Together, the findings point to gold mining as an overlooked source of deforestation and environmental contamination in the Amazon, said lead author Jennifer Swenson, a landscape ecologist at Duke University in Durham, N.C. Until now, researchers have focused mostly on forces like agriculture, oil, logging and road construction.

"It's another blow that was not really anticipated," said Swenson, who added that the situation is particularly complex because Peruvian miners are among the poorest members of society. That makes it hard to recommend that people take measures like boycotting gold, which is unlikely to happen anyway.

"It's not like a big, bad company is doing this," she said. "It's a bunch of really impoverished people that don't have alternatives. What are they going to do for economic gain? There's not necessarily really a good solution. There's not an easy answer."

To see how artisanal mining might be influencing deforestation in the Amazon, Swenson and colleagues looked at satellite images of two gold-mining sites in Madre de Dios, Peru, dating back to 2003. Before that year, the area was a pristine swath of forest.

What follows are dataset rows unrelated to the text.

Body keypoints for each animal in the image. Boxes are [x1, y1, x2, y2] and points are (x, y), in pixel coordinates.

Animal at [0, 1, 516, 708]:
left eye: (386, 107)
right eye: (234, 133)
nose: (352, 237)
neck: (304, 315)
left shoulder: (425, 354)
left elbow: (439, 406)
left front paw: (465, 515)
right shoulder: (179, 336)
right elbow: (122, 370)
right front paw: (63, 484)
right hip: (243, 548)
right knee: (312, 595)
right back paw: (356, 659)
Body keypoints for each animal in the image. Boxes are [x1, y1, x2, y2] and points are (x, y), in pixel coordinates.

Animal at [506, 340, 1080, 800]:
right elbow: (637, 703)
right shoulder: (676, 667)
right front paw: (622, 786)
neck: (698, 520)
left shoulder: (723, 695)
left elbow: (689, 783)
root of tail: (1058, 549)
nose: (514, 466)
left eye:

But over the next six years, from 2003 to 2009, the images showed a loss of more than 6,600 hectares (16,000 acres) to make way for gold mining activity. That was more than was cut down over the same period to make way for settlements in the area. And the trend paralleled a meteoric rise in the price of gold, the researchers report today in the journal PLoS One.

Over the course of the study, gold increased in value by about 18 percent each year, from a price of $300 per ounce in 2003 to $1,100 per ounce in 2010. This week, gold topped $1,500 per ounce, setting records for both the cost itself and the speed at which the price is going up. Since the end of her study period, Swenson said, the annual rate of increase has risen to 29 percent.

Even though gold fetches such high prices, the people who pull it from the Earth are among the poorest of the poor, said William Pan, an expert in global environmental health at the Johns Hopkins School of Public Health in Baltimore. And their jobs are not easy.

Artisanal miners face high risks of malaria, leishmaniasis and other diseases, while working 12-hour shifts for six days at a time. A typical yield is just one gram (0.04 ounces) for every 24 hours of work. And groups of four miners split just 10 percent of the cost of whatever they find.

Meanwhile, gold miners are exposed to large doses of mercury, which binds to gold in the soil, creating hard chunks that are easier to extract. Whatever mercury doesn't get bound up ends up polluting the water. And miners use blowtorches to burn off the bits of mercury that do find gold, infecting both the air and themselves.

There is no limit in Peru to imports of mercury. And the new study found an even stronger link between gold prices and mercury imports into Peru than between gold prices and deforestation. Everyone who lives near these gold mines, Pan said, knows that the fish there are not safe to eat.

Still, the profits are alluring enough to drive miners to dredge ever-larger swathes of Earth in search of gold in the soil. And the effect likely stretches far beyond the limits of the new study.

"This clearly shows that demand for gold and gold pricing might be another driver -- and a major driver -- of deforestation," Pan said.

"They're just capturing a bit of what's going on. It's really an underestimate."